The alleged perpetrator, HS, has completed his undergraduate studies but his graduation was put on hold after the mainstream media picked up the story.

UGM criminal law expert Sri Wiyanti Eddyono said the structure and content of the law in Indonesia, especially when it comes to gender violence, remained biased in favour of perpetrators.

“Our criminal law still sees rape and sexual assault within the context of immorality, not as a form of crime against body and soul.

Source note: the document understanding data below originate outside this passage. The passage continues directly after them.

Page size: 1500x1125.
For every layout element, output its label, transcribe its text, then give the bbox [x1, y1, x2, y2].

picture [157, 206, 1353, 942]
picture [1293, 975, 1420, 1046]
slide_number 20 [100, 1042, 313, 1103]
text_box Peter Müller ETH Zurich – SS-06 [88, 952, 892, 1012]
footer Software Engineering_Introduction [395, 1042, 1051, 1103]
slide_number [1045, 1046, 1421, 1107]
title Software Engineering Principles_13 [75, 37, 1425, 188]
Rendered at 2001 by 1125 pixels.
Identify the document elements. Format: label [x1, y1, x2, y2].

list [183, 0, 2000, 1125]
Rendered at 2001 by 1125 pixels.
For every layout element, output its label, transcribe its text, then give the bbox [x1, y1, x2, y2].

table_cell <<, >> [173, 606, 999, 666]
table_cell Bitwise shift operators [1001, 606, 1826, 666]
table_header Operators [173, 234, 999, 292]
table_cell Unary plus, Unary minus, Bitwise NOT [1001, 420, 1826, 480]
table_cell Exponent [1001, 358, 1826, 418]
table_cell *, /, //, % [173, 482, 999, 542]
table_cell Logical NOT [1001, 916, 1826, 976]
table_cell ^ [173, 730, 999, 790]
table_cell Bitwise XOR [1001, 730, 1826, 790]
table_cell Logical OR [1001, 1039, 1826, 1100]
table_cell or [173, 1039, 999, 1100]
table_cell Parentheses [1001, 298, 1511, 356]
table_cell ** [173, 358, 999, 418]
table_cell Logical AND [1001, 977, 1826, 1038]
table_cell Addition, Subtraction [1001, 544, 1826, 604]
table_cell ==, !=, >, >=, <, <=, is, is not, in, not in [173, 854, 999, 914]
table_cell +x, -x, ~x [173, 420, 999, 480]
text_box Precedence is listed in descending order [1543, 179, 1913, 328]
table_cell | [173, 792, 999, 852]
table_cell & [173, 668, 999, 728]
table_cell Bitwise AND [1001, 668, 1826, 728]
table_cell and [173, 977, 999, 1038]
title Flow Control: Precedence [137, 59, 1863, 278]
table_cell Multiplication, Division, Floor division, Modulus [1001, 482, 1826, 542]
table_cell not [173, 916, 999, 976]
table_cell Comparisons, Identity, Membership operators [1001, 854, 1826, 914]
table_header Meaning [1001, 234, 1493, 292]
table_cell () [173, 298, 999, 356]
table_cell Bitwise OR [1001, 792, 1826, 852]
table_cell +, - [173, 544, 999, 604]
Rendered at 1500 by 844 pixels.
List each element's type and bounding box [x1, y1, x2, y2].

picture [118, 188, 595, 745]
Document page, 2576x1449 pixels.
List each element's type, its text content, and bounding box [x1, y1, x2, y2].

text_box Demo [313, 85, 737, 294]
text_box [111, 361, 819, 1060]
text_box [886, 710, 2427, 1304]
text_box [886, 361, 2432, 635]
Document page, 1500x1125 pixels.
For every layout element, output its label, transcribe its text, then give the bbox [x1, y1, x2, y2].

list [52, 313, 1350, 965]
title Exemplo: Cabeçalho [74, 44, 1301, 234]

This is a problem,” added Wiyanti who also chairs an ethics team set up to examine the Agni case.

She said rape culture was entrenched in the law culture, which only further aggravated the victim’s physical and mental suffering.

The UGM’s deputy rector overseeing cooperation and alumni, Paripurna P. Sugarda, said it did not consult with Agni before filing the case with the police, considering that it had been widely covered and publicized, adding that the university believed that the police would have eventually taken the initiative to investigate the case.

In Indonesia, rape cases are only investigated after the victim files a report with the police.

Paripurna said by filing a report, the UGM could provide legal assistance, adding that the police would now be obligated to act after it filed the report.

“We want to protect the students,” said Paripurna who is also a law expert.

Yogyakarta Legal Aid Institute (LBH) director Yogi Zul Fadhli said a sexual abuse survivor might refuse a legal proceeding if she does not feel ready and comfortable with the process.

“The whole process has to prioritize and take into consideration the survivor’s interests,” he added.